Content » Vol 52, Issue 10

Original report

Determinants of physical activity in young wheelchair-user with spina bifida

Manon A. T. Bloemen, Tim Takken, Janke F. de Groot, Cas L.J.J Kruitwagen, Rosanne A. Rook, Rita H.J.G. van den Berg-Emons, Frank J.G. Backx
Research Group Lifestyle and Health, HU University of Applied Sciences Utrecht, Bolognalaan 101, NL-3584 CJ Utrecht, The Netherlands. E-mail: manon.bloemen@hu.nl
DOI: 10.2340/16501977-2724

Abstract

Objective: To explore associations between physical activity and peak oxygen uptake (VO2peak), age, sex, and Hoffer classification in young wheelchair-users with spina bifida.
Design: Exploratory study.
Subjects: Fifty-three dutch children (age 5–19 years) with spina bifida who use a manual wheelchair.
Methods: For the dependent variable physical activity, data from 2 physical activity monitors were analysed: VitaMove data for 34 participants and Actiheart data for 36 participants.

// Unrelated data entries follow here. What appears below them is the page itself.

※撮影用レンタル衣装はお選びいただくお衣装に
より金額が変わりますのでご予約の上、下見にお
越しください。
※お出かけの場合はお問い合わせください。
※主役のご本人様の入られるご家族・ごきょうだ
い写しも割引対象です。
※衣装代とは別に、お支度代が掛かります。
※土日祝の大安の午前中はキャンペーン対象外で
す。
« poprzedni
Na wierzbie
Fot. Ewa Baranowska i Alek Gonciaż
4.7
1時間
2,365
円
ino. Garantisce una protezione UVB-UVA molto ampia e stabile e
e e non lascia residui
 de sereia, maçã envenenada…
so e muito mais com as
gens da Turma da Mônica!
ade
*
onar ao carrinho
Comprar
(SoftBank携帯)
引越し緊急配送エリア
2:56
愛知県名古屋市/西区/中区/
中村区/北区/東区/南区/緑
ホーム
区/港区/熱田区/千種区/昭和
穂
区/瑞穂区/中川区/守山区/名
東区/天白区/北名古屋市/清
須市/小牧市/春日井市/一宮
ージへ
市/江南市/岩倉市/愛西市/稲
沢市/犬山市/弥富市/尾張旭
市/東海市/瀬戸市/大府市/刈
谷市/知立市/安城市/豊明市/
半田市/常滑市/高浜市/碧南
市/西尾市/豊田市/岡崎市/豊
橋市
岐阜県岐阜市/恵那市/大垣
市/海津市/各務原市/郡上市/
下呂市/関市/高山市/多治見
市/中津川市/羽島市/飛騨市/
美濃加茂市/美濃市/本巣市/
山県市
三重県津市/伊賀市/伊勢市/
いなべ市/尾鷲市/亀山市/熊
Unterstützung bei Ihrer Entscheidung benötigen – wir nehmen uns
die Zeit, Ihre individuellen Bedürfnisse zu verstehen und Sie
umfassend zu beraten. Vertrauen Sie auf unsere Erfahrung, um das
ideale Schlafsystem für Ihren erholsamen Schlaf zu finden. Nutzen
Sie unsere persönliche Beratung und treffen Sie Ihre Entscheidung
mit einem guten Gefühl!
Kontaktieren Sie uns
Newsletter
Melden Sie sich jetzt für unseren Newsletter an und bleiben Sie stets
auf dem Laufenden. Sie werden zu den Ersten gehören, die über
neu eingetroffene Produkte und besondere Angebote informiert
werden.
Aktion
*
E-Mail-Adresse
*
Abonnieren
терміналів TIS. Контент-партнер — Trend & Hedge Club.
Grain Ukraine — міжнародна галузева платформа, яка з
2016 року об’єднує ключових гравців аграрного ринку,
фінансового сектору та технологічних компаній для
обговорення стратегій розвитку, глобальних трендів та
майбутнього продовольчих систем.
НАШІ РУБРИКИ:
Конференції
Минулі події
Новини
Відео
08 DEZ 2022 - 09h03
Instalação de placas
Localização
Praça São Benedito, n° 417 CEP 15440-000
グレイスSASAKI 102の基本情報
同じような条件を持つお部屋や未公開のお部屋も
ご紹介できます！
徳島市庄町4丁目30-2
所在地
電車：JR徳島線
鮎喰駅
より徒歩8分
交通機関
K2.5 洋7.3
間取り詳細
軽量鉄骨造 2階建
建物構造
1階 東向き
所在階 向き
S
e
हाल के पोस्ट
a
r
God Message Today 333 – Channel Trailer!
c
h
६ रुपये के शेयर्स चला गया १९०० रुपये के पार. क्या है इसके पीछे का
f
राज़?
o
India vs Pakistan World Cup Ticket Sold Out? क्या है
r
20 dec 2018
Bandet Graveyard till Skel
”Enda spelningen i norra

Time sedentary, time physically active, and time in moderate to vigorous physical activity were analysed. The Wheelchair Shuttle Test was used to measure VO2peak. Univariate and multivariate regression analyses were performed. Independent variables were VO2peak, age, sex, and Hoffer classification.
Results: Time sedentary and time physically active during a school day were influenced by age (β=0.326/β=–0.320) and Hoffer classification (β=0.409/β=–0.534) and during a weekend day by Hoffer classification (β=0.617/β=–0.428). Time in moderate to vigorous physical activity was influenced by Hoffer classification (β=–0.527) during a school day and by age (β=–0.600) during a weekend day.
Conclusion: Older age and the inability to walk negatively influence physical activity. Sex and VO2peak were not associated with physical activity. These results imply that increasing cardiorespiratory fitness alone will not improve physical activity in young wheelchair-users with spina bifida.

Lay Abstract

Children with spina bifida who are wheelchair-users are less physically active than their typically developing peers. It is important to understand relations between physical activity and other factors, so approriate interventions can be developed. We explored relations between physical activity and fitness, age, sex and severity of disability in children that were 5–19 years of age who were diagnosed with spina bifida and who are wheelchair-users. We found that older age and the inability to walk negatively influence physical activity. We did not find a relation between physical activity and fitness or physical activity and sex.